(Stored data)
== Segment start ==

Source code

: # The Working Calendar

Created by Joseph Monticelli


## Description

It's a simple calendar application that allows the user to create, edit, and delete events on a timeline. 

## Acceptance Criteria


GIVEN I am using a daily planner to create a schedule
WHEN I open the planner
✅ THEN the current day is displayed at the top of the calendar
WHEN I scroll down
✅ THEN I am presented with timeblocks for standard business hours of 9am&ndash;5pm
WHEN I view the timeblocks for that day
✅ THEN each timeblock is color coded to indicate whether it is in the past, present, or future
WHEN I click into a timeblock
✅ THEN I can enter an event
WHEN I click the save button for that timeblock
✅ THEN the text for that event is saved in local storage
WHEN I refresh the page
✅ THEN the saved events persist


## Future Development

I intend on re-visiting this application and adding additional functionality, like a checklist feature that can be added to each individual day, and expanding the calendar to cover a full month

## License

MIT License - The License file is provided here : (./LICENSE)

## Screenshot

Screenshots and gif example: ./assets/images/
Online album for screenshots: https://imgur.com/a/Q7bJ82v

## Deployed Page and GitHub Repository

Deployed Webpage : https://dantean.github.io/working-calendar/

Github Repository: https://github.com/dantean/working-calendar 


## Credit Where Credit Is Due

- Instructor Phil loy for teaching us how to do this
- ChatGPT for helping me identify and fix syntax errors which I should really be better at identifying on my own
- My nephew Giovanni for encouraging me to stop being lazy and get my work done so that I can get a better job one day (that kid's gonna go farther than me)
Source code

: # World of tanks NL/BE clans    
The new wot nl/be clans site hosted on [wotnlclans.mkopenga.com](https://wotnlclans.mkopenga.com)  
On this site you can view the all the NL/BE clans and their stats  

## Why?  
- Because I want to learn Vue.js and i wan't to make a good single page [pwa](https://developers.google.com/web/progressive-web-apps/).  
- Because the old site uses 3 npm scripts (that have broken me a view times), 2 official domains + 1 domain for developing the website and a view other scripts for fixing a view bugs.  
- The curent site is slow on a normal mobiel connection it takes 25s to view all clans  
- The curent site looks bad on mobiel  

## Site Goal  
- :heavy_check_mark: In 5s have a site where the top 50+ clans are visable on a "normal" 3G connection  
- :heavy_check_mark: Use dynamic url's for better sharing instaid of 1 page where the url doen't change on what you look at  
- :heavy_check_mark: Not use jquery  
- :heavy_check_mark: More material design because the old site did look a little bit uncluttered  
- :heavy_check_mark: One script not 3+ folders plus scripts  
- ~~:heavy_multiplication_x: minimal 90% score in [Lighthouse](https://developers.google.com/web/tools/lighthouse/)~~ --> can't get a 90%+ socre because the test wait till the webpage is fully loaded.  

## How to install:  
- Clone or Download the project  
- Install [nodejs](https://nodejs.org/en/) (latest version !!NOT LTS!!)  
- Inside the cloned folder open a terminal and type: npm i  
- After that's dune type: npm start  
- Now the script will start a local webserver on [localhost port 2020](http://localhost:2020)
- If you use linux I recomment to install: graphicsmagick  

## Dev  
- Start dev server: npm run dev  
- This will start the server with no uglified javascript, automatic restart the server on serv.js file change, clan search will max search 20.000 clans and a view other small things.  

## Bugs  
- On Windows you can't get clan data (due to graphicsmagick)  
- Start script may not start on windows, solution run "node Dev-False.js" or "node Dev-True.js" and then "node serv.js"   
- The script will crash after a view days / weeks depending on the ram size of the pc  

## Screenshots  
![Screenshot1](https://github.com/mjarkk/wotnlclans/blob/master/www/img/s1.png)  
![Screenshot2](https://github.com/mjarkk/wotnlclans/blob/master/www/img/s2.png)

== Segment end ==

* What you are asked to do
The records above need to be output again, verbatim.

* Response below
Source code

: # The Working Calendar

Created by Joseph Monticelli


## Description

It's a simple calendar application that allows the user to create, edit, and delete events on a timeline. 

## Acceptance Criteria


GIVEN I am using a daily planner to create a schedule
WHEN I open the planner
✅ THEN the current day is displayed at the top of the calendar
WHEN I scroll down
✅ THEN I am presented with timeblocks for standard business hours of 9am&ndash;5pm
WHEN I view the timeblocks for that day
✅ THEN each timeblock is color coded to indicate whether it is in the past, present, or future
WHEN I click into a timeblock
✅ THEN I can enter an event
WHEN I click the save button for that timeblock
✅ THEN the text for that event is saved in local storage
WHEN I refresh the page
✅ THEN the saved events persist


## Future Development

I intend on re-visiting this application and adding additional functionality, like a checklist feature that can be added to each individual day, and expanding the calendar to cover a full month

## License

MIT License - The License file is provided here : (./LICENSE)

## Screenshot

Screenshots and gif example: ./assets/images/
Online album for screenshots: https://imgur.com/a/Q7bJ82v

## Deployed Page and GitHub Repository

Deployed Webpage : https://dantean.github.io/working-calendar/

Github Repository: https://github.com/dantean/working-calendar 


## Credit Where Credit Is Due

- Instructor Phil loy for teaching us how to do this
- ChatGPT for helping me identify and fix syntax errors which I should really be better at identifying on my own
- My nephew Giovanni for encouraging me to stop being lazy and get my work done so that I can get a better job one day (that kid's gonna go farther than me)
Source code

: # World of tanks NL/BE clans    
The new wot nl/be clans site hosted on [wotnlclans.mkopenga.com](https://wotnlclans.mkopenga.com)  
On this site you can view the all the NL/BE clans and their stats  

## Why?  
- Because I want to learn Vue.js and i wan't to make a good single page [pwa](https://developers.google.com/web/progressive-web-apps/).  
- Because the old site uses 3 npm scripts (that have broken me a view times), 2 official domains + 1 domain for developing the website and a view other scripts for fixing a view bugs.  
- The curent site is slow on a normal mobiel connection it takes 25s to view all clans  
- The curent site looks bad on mobiel  

## Site Goal  
- :heavy_check_mark: In 5s have a site where the top 50+ clans are visable on a "normal" 3G connection  
- :heavy_check_mark: Use dynamic url's for better sharing instaid of 1 page where the url doen't change on what you look at  
- :heavy_check_mark: Not use jquery  
- :heavy_check_mark: More material design because the old site did look a little bit uncluttered  
- :heavy_check_mark: One script not 3+ folders plus scripts  
- ~~:heavy_multiplication_x: minimal 90% score in [Lighthouse](https://developers.google.com/web/tools/lighthouse/)~~ --> can't get a 90%+ socre because the test wait till the webpage is fully loaded.  

## How to install:  
- Clone or Download the project  
- Install [nodejs](https://nodejs.org/en/) (latest version !!NOT LTS!!)  
- Inside the cloned folder open a terminal and type: npm i  
- After that's dune type: npm start  
- Now the script will start a local webserver on [localhost port 2020](http://localhost:2020)
- If you use linux I recomment to install: graphicsmagick  

## Dev  
- Start dev server: npm run dev  
- This will start the server with no uglified javascript, automatic restart the server on serv.js file change, clan search will max search 20.000 clans and a view other small things.  

## Bugs  
- On Windows you can't get clan data (due to graphicsmagick)  
- Start script may not start on windows, solution run "node Dev-False.js" or "node Dev-True.js" and then "node serv.js"   
- The script will crash after a view days / weeks depending on the ram size of the pc  

## Screenshots  
![Screenshot1](https://github.com/mjarkk/wotnlclans/blob/master/www/img/s1.png)  
![Screenshot2](https://github.com/mjarkk/wotnlclans/blob/master/www/img/s2.png)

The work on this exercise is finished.